____ Records for this task

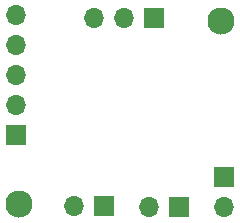
<source format=gbs>
%TF.GenerationSoftware,KiCad,Pcbnew,(6.0.7)*%
%TF.CreationDate,2023-03-06T16:25:38-05:00*%
%TF.ProjectId,joycon,6a6f7963-6f6e-42e6-9b69-6361645f7063,rev?*%
%TF.SameCoordinates,Original*%
%TF.FileFunction,Soldermask,Bot*%
%TF.FilePolarity,Negative*%
%FSLAX46Y46*%
G04 Gerber Fmt 4.6, Leading zero omitted, Abs format (unit mm)*
G04 Created by KiCad (PCBNEW (6.0.7)) date 2023-03-06 16:25:38*
%MOMM*%
%LPD*%
G01*
G04 APERTURE LIST*
%ADD10C,2.300000*%
%ADD11R,1.700000X1.700000*%
%ADD12O,1.700000X1.700000*%
G04 APERTURE END LIST*
D10*
%TO.C,REF\u002A\u002A*%
X131100000Y-105000000D03*
%TD*%
%TO.C,REF\u002A\u002A*%
X148200000Y-89500000D03*
%TD*%
D11*
%TO.C,J3*%
X142525000Y-89225000D03*
D12*
X139985000Y-89225000D03*
X137445000Y-89225000D03*
%TD*%
D11*
%TO.C,J2*%
X130800000Y-99160000D03*
D12*
X130800000Y-96620000D03*
X130800000Y-94080000D03*
X130800000Y-91540000D03*
X130800000Y-89000000D03*
%TD*%
D11*
%TO.C,J7*%
X148400000Y-102700000D03*
D12*
X148400000Y-105240000D03*
%TD*%
D11*
%TO.C,J8*%
X144650000Y-105225000D03*
D12*
X142110000Y-105225000D03*
%TD*%
D11*
%TO.C,J9*%
X138300000Y-105200000D03*
D12*
X135760000Y-105200000D03*
%TD*%
M02*

</source>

________

Write out each entry above once more, exactly as written, and drop the pictures.

<source format=gbs>
%TF.GenerationSoftware,KiCad,Pcbnew,(6.0.7)*%
%TF.CreationDate,2023-03-06T16:25:38-05:00*%
%TF.ProjectId,joycon,6a6f7963-6f6e-42e6-9b69-6361645f7063,rev?*%
%TF.SameCoordinates,Original*%
%TF.FileFunction,Soldermask,Bot*%
%TF.FilePolarity,Negative*%
%FSLAX46Y46*%
G04 Gerber Fmt 4.6, Leading zero omitted, Abs format (unit mm)*
G04 Created by KiCad (PCBNEW (6.0.7)) date 2023-03-06 16:25:38*
%MOMM*%
%LPD*%
G01*
G04 APERTURE LIST*
%ADD10C,2.300000*%
%ADD11R,1.700000X1.700000*%
%ADD12O,1.700000X1.700000*%
G04 APERTURE END LIST*
D10*
%TO.C,REF\u002A\u002A*%
X131100000Y-105000000D03*
%TD*%
%TO.C,REF\u002A\u002A*%
X148200000Y-89500000D03*
%TD*%
D11*
%TO.C,J3*%
X142525000Y-89225000D03*
D12*
X139985000Y-89225000D03*
X137445000Y-89225000D03*
%TD*%
D11*
%TO.C,J2*%
X130800000Y-99160000D03*
D12*
X130800000Y-96620000D03*
X130800000Y-94080000D03*
X130800000Y-91540000D03*
X130800000Y-89000000D03*
%TD*%
D11*
%TO.C,J7*%
X148400000Y-102700000D03*
D12*
X148400000Y-105240000D03*
%TD*%
D11*
%TO.C,J8*%
X144650000Y-105225000D03*
D12*
X142110000Y-105225000D03*
%TD*%
D11*
%TO.C,J9*%
X138300000Y-105200000D03*
D12*
X135760000Y-105200000D03*
%TD*%
M02*

</source>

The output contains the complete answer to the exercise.